WHAT THE TASK REQUIRES
Lines before the one containing "9 904 1, dbh: 50 -> 54.5" in the records below are to be left out; that line and all after it, through the end, are to be retyped exactly.

*** EXTRACTED DATA

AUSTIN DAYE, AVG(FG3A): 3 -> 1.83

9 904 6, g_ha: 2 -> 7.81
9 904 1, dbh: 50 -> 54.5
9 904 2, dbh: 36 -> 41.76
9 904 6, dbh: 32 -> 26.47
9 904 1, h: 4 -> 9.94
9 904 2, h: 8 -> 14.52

******

RESPONSE BELOW
9 904 1, dbh: 50 -> 54.5
9 904 2, dbh: 36 -> 41.76
9 904 6, dbh: 32 -> 26.47
9 904 1, h: 4 -> 9.94
9 904 2, h: 8 -> 14.52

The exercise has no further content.